Simple question on texture memory

Hello,

I use data in read only access mode and I guessed I could use texture memory to do that.

My idea is to use texture like an array, but with cache.

But it doesn’t work at this time.

Texture is declared like that :

texture<float, 1, cudaReadModeElementType> tex;

Data array is allocated and filled like that :

cudaMalloc( (void**) &d_population, sizeof(float)*dimX*dimY);

 cudaMemcpy( d_population, pop , dimX*dimY*sizeof(float*),cudaMemcpyHostToDevice);

(pop and d_population are 1D array)

I bind the texture this way :

cudaBindTexture(0,tex,d_population,sizeof(float)*dimX*dimY);

Finally in the kernel, I use the texture like that :

float value = tex1Dfetch(tex,0);

But the value is not what I expect, I get some random value and as I’m beginner in cuda, I guess there is a problem in my methodology.

I try with cudaArray, but without more result.

I run my tests in device-emulation but I guess that texture is emulated too.
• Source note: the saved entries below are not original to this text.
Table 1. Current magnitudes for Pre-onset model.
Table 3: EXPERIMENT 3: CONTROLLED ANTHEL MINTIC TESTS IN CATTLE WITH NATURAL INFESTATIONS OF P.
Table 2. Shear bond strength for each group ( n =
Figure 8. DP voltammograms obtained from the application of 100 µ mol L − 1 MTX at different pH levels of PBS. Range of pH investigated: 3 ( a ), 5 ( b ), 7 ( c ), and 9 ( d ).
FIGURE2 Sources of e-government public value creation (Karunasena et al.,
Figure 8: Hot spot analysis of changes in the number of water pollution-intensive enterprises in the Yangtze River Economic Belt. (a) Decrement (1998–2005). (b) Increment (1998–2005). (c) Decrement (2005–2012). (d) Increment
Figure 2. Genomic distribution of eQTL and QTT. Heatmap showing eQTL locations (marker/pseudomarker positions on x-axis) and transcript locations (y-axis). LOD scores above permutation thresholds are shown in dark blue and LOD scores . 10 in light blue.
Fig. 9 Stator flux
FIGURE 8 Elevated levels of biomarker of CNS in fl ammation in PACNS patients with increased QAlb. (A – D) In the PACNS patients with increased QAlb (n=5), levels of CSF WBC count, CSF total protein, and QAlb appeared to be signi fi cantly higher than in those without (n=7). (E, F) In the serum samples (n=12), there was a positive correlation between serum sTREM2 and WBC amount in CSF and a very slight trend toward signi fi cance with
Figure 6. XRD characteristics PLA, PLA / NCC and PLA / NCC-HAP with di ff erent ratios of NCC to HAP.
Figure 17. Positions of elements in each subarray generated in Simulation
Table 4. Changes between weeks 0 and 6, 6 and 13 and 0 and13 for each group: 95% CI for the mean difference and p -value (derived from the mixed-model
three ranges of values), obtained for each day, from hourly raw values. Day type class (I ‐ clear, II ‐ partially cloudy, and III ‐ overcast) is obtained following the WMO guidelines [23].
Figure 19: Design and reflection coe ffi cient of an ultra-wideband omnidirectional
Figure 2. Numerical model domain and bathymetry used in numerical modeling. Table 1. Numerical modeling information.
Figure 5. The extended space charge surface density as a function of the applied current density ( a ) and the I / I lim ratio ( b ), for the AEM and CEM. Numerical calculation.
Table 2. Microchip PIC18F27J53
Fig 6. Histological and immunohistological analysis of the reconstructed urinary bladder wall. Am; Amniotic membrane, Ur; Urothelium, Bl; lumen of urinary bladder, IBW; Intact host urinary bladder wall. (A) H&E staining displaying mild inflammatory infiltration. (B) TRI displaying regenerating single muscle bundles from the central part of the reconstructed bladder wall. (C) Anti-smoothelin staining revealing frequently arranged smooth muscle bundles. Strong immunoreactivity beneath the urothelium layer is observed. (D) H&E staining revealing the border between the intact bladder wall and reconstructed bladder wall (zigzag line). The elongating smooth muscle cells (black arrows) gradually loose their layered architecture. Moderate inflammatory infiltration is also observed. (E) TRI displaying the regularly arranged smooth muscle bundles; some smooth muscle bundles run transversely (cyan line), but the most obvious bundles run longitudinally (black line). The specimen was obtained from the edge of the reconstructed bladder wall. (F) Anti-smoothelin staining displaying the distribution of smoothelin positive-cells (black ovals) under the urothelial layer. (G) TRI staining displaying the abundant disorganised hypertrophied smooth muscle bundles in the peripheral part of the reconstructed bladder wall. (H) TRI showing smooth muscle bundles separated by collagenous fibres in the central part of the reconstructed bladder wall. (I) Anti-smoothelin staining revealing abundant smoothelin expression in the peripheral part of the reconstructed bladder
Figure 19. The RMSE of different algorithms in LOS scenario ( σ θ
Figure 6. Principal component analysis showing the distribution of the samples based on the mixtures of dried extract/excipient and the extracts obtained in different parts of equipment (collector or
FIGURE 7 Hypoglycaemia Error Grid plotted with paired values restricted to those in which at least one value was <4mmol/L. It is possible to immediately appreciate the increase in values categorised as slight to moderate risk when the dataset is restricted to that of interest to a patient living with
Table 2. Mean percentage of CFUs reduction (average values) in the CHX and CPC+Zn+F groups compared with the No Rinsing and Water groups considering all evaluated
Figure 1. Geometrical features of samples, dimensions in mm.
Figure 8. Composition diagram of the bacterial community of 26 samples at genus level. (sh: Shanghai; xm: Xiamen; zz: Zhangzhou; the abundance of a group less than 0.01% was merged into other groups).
Did I do something wrong ? Any idea ?

Many thanks

With regards

Ojjy

Only the first parameter is required, the other two are the defaults anyway:

texture<float> tex;

Just declare d_population to be a void*, you then won’t need any type-casting on it. In the second line, sizeof(float*) should be sizeof(float):

cudaMalloc(&d_population, sizeof(float)*dimX*dimY);

 cudaMemcpy( d_population, pop , dimX*dimY*sizeof(float),cudaMemcpyHostToDevice);

This is where you are actually breaking your texture: The fourth parameter is the channel descriptor, not the texture size. Just leave it out, CUDA will derive the descriptor from your texture reference:

cudaBindTexture(0,tex,d_population);

That last line seems correct.

Your binding call is incorrect: second argument must be the texture handle, the third argument must be the pointer to the device memory, you don’t really need the fourth one.

Paulius

Many thanks to both of you, for your short and accurate replys.
Now it works (not very faster but this is another problem) but it works.

Just for chatting :
I don’t change the type of d_population to void* because I prefer to keep the real type of pointers but I think that doesn’t change anything in this case.
The sizeof(float*) was a stupid error, but luckily for me I have a 32bits architecture. Thanks for this too.